Task instructions - Render the data below as a JSON list of strings, with one string for each line and blank lines omitted. Leave the pictures out of the list.

Records supplied -
***
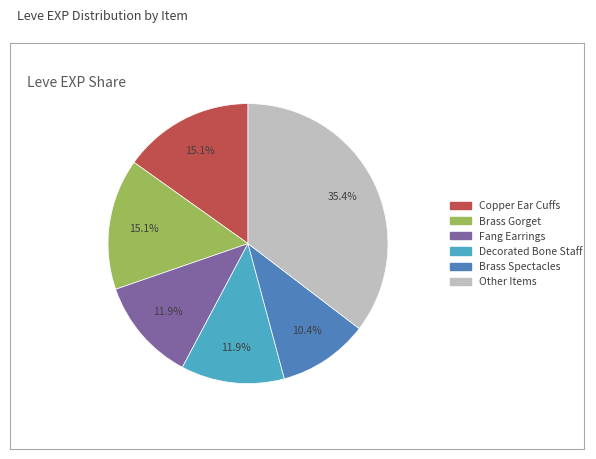

Is there a majority slice in this chart?

No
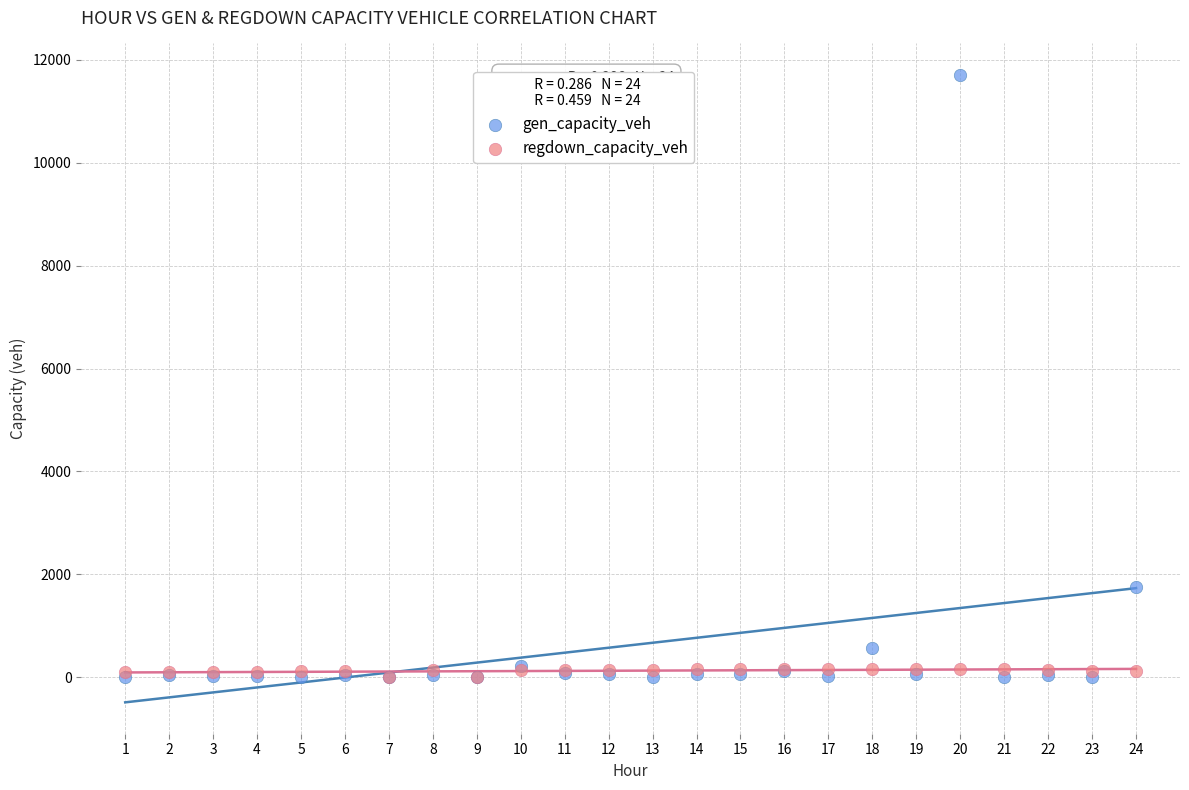

Which series contains the highest Y value?

gen_capacity_veh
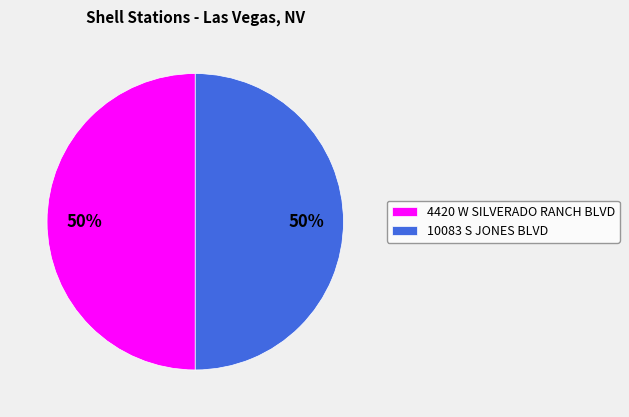

Approximately how many times larger is the value at 4420 W SILVERADO RANCH BLVD compared to 10083 S JONES BLVD?

1.0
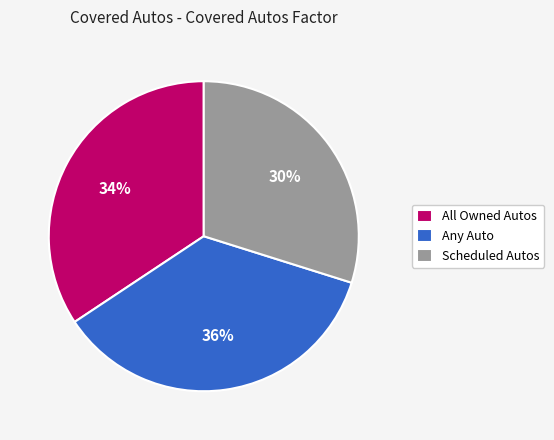

True or false: Any Auto accounts for 28% of the total.

False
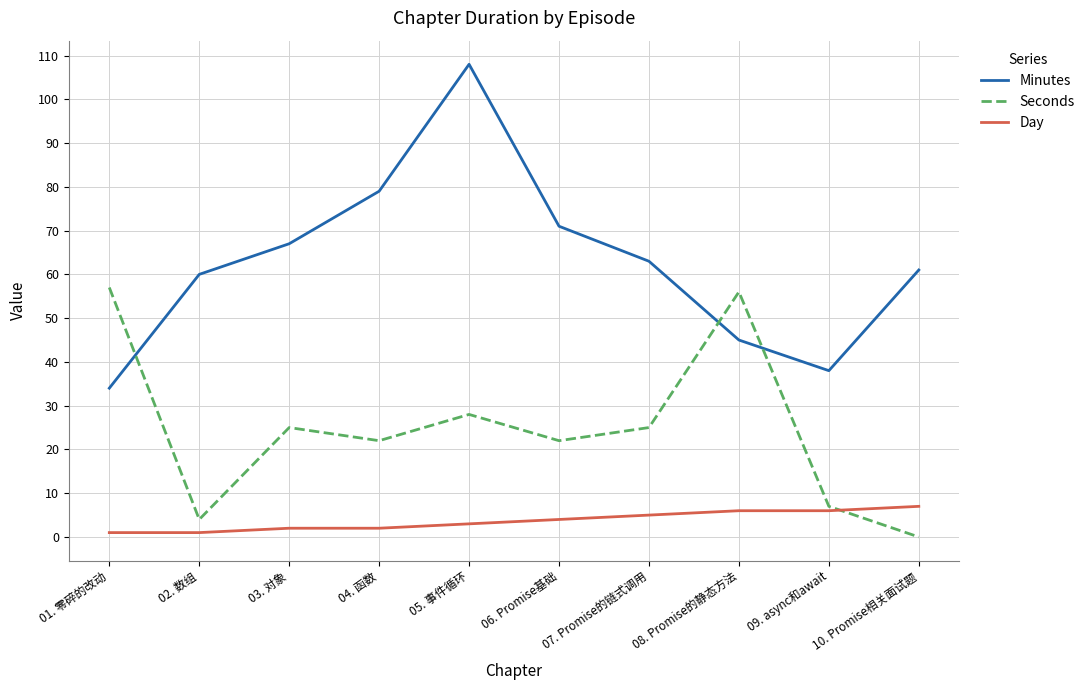

How many categories are shown in the chart?

10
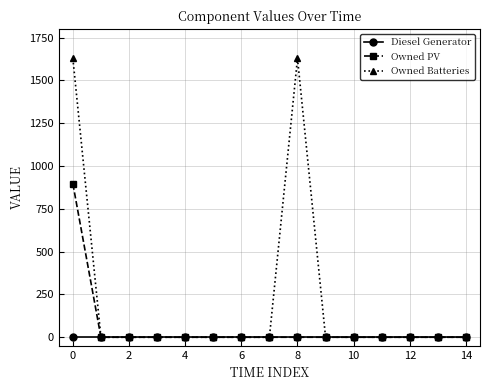

What is the maximum value for Owned Batteries?

1629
***
Output of the exercise -
[
  "Is there a majority slice in this chart?",
  "No",
  "Which series contains the highest Y value?",
  "gen_capacity_veh",
  "Approximately how many times larger is the value at 4420 W SILVERADO RANCH BLVD compared to 10083 S JONES BLVD?",
  "1.0",
  "True or false: Any Auto accounts for 28% of the total.",
  "False",
  "How many categories are shown in the chart?",
  "10",
  "What is the maximum value for Owned Batteries?",
  "1629"
]